Review

by Joe Gillespie — Jan 1, 2001

Macromedia Dreamweaver 4

Dreamweaver 4

Dreamweaver has already bitten off a large chunk of the Web page editor market and according to Macromedia, is used by something like three out of four Web designers. It's not difficult to see why, it makes the production of Web pages, and even the most complex sites, relatively straightforward. It combines WYSIWYG layout features with the ability to hand code where it really matters - but it has had a few problems.

Version 4 goes a long way to solving the worst of those problems. The interface has been cleaned-up considerably and certainly looks more attractive with a lot of the rough edges smoothed out. Macromedia says that it now brings Dreamweaver's interface into line with their other products, that just leaves Flash 5 as an oddball.

Previous versions of Dreamweaver have had a HTML text editor built-in, but it has only been a token gesture with the serious tasks being offloaded onto BBEdit (Mac) or Allaire HomeSite (PC). Version 4's text editor is a different story altogether. At last there is syntax colour coding, auto indenting and all the little niceties that people expect from a mature text editing tool. The hot links to the other text editors are still present for those that need the few facilities that are missing.

Three buttons at the top of the editing window let you jump between text editing, graphic (WYSIWYG) editing or a split window showing both. It's interesting that they put the text editing button first, reading from left to right, I'm not quite sure why?

Something that really bugged me about earlier Dreamweavers was the implementation of Cascading Style Sheet editing so, one of the first things I did when I got version 4 was to go straight to the CSS department to see if it had improved. Sure enough, all my hate waves must have got through to the Macromedia developers because CSS is now infinitely better in terms of usage, and is much less confusing and prone to errors. Having said that, I still prefer the way GoLive handles CSS editing because there is more visual feedback about what is happening.

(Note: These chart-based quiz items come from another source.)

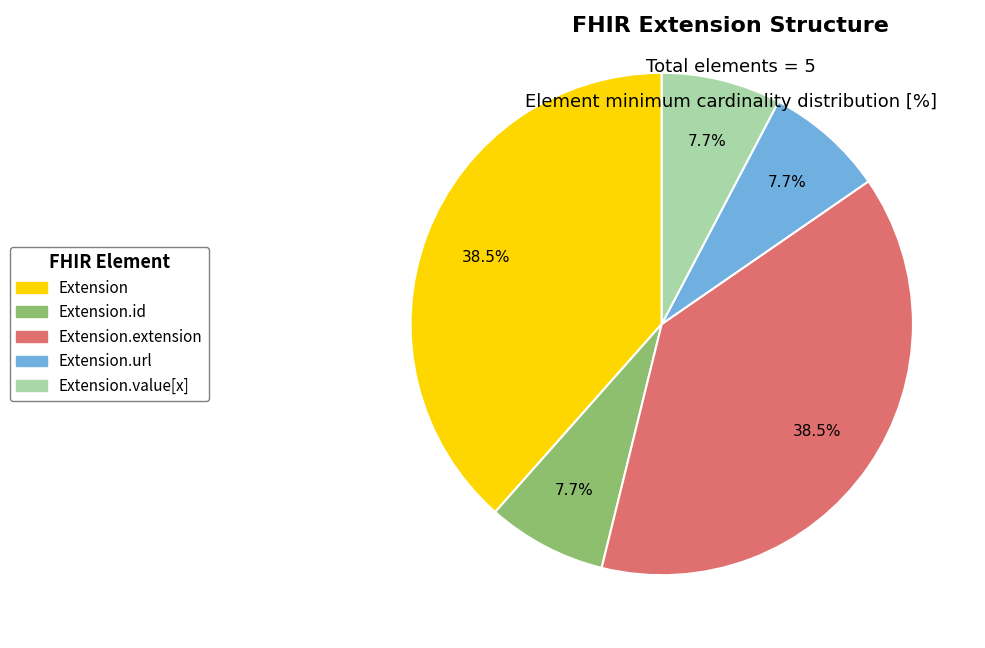

Is there a majority slice in this chart?

No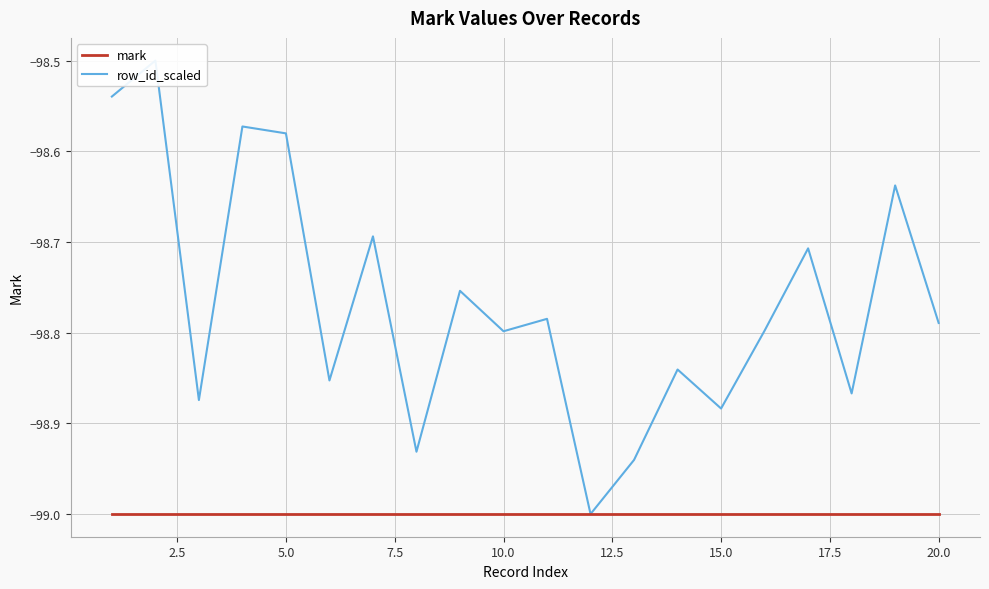

True or false: mark and row_id_scaled intersect in this chart.

False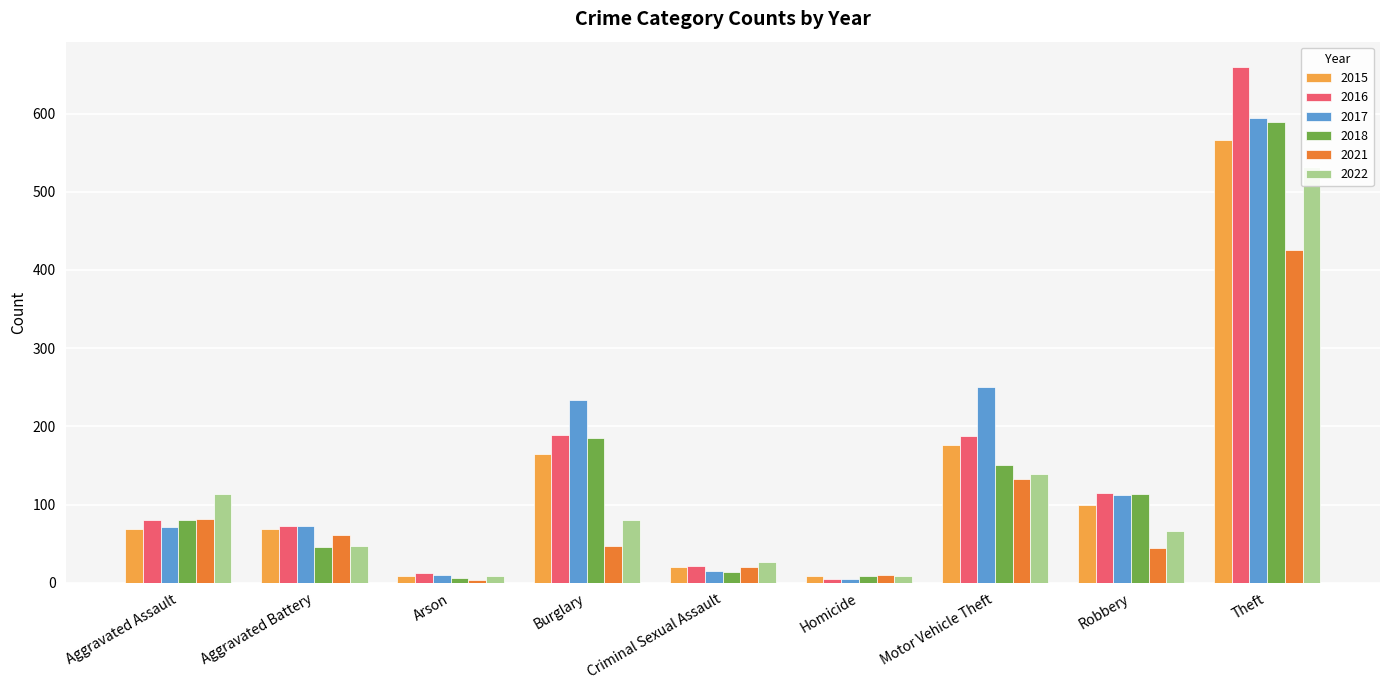

Reading left to right, extract all data points from this chart.

2015: Aggravated Assault=69	Aggravated Battery=69	Arson=8	Burglary=165	Criminal Sexual Assault=20	Homicide=9	Motor Vehicle Theft=176	Robbery=100	Theft=566
2016: Aggravated Assault=80	Aggravated Battery=73	Arson=12	Burglary=189	Criminal Sexual Assault=22	Homicide=5	Motor Vehicle Theft=187	Robbery=115	Theft=659
2017: Aggravated Assault=71	Aggravated Battery=72	Arson=10	Burglary=234	Criminal Sexual Assault=15	Homicide=5	Motor Vehicle Theft=250	Robbery=112	Theft=594
2018: Aggravated Assault=80	Aggravated Battery=46	Arson=6	Burglary=185	Criminal Sexual Assault=14	Homicide=8	Motor Vehicle Theft=150	Robbery=113	Theft=589
2021: Aggravated Assault=82	Aggravated Battery=61	Arson=3	Burglary=47	Criminal Sexual Assault=20	Homicide=10	Motor Vehicle Theft=133	Robbery=45	Theft=425
2022: Aggravated Assault=113	Aggravated Battery=47	Arson=8	Burglary=80	Criminal Sexual Assault=26	Homicide=9	Motor Vehicle Theft=139	Robbery=66	Theft=532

The new Table Layout facility makes the creation of tables very easy indeed, it's just like drawing them straight into the browser window. No other table creation tool that I've ever seen comes close in terms of ease of use but like some of the more 'instant' Web design tools around, it can lead to a lot of code bloating if the user doesn't know how to simplify the table code to clean it up afterwards.

Folding some Flash technology into Dreamweaver just had to happen, and it has. Apart from the usual easy Flash file integration, you can now create Flash vector text and buttons within Dreamweaver. That means that you can use virtually any typeface you like for text on your page, drag to resize it and it is saved as a tiny linked SWF file - it even has automatic rollover highlighting if it is a hypertext element - that, I really like.

The ready-made Flash buttons, I'm not so sure about. Yes, they work fine but surely, anyone that can handle a complex program like Dreamweaver doesn't need ready-made buttons? If they were put there as examples then okay, but I would hate to see them popping up everywhere on the Web!

Macromedia now include a coding reference library with Dreamweaver, most of it based on O'Reilly's excellent 'Definitive' guides to DHTML and JavaScript. This is a very welcome addition as designers now have ready access to accurate information and a host of cut-and-paste examples of code. I think this is a much more valuable resource than their 'actions' as you actually learn something about what you are doing instead of just clicking on a button and taking pot-luck.

If you already use Dreamweaver, and it would seem that most people do, this is a very worthwhile upgrade and will undoubtedly improve your productivity. On one hand, it has been made easier to use but on the other, they have bolted on even more features which makes it more complex. I can't help but feel that Dreamweaver is trying to be all things to all men - it has advanced site management tools yet still needs to provide 'beginners' features like instant buttons and actions too.

I can count at least six different ways to access the HTML code when it should really only need one or two good ones. Instead of presenting itself like the controls of a family car, it looks more like the flight deck of an airplane. Getting rid of some the visual complexity and redundancy and perhaps being a bit more selective about whom it is targeted would turn Dreamweaver from an excellent program into a really great one.

Macromedia Dreamweaver 4
Features 95%
Ease of Use 85%
Value for Money 90%
'Must Have' factor 95%
Manufacturer Macromedia
Price $299. Upgrade $149. (Mac/Win )
Summary The brand leader in Web design editors.